Until last year, Roy E. Disney, the nephew of Walt Disney, held the Transpac monohull record: seven days 11 hours 41 minutes 27 seconds, set in 1999 aboard his yacht Pyewacket. Last year he sailed in his 15th and final Transpac. Hasso Plattner’s Morning Glory won that race, lopping almost a day off Disney’s record.
The crew Disney has selected for next year’s race will be the youngest ever to sail Transpac, ranging in age from 17 to 22. In the 1969 Transpac, Jon Andron’s victorious crew averaged 22 1/2 years of age.
Disney donated the $7-million, 86-foot Pyewacket to the Orange Coast College School of Sailing and Seamanship last year. It was named for a cat used to cast spells in the play and film “Bell, Book and Candle.” Its keel had to be reduced from 18 feet to 12 feet to fit into Newport Harbor.
One of Disney’s several documentaries is “Transpac: A Century Across the Pacific.” Another, “Pacific High,” chronicles the Newport-to-Ensenada race.
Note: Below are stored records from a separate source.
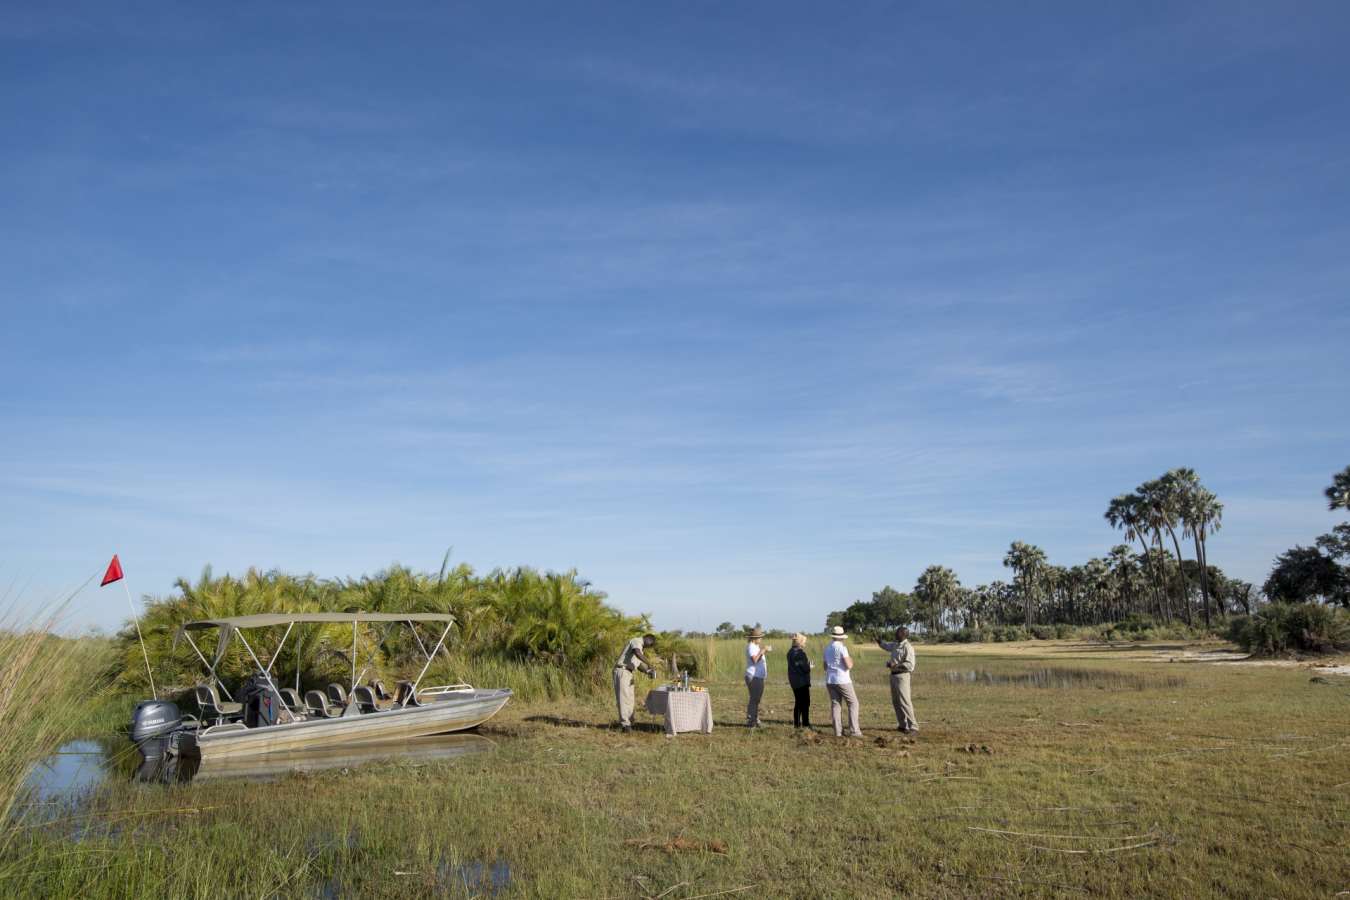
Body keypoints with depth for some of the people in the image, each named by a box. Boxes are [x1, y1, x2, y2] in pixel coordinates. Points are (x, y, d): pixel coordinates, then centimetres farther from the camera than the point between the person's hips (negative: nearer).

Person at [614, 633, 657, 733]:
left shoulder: (640, 647, 22)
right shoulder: (637, 641, -9)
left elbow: (639, 665, 20)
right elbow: (638, 654, -31)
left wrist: (647, 671, 2)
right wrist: (649, 664, -29)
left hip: (628, 673, 10)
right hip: (622, 671, -10)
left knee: (629, 698, 10)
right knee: (624, 698, -11)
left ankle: (628, 723, 13)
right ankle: (625, 724, -13)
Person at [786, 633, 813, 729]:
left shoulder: (790, 652, 9)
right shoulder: (800, 653, -19)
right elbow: (805, 668, -20)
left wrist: (808, 664, 14)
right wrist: (811, 666, 2)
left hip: (794, 681, 8)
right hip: (802, 681, -8)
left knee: (798, 702, 16)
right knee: (805, 702, 0)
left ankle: (796, 723, 18)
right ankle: (805, 723, 1)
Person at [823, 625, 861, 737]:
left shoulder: (827, 649, 10)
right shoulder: (842, 648, -12)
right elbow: (849, 666, -16)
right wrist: (851, 660, 4)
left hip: (830, 680, 6)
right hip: (842, 680, -6)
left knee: (835, 704, 7)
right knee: (853, 703, 3)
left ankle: (838, 731, 2)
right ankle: (854, 730, -3)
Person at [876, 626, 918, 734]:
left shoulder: (907, 647, -15)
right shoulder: (896, 644, 11)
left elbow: (910, 665, -22)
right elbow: (886, 645, 32)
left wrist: (895, 665, -24)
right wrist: (878, 640, 15)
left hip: (902, 676, -9)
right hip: (893, 675, 9)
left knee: (904, 702, -11)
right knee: (896, 702, 12)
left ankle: (913, 726, -7)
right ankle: (903, 725, 20)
Because of its salty language, Disney calls it the first R-rated Disney movie.
Last month, Grant Baldwin, the radio “voice of Transpac,” died of cancer at age 79. Every skipper and crew who had sailed Transpac since 1979 was intimately familiar with Baldwin’s deep, clear voice and his dry sense of humor.
They heard it once or twice a day -- asking for position reports or hosting a lighthearted evening “happy hour” chat that made lonely sailors feel less alone in the middle of the Pacific.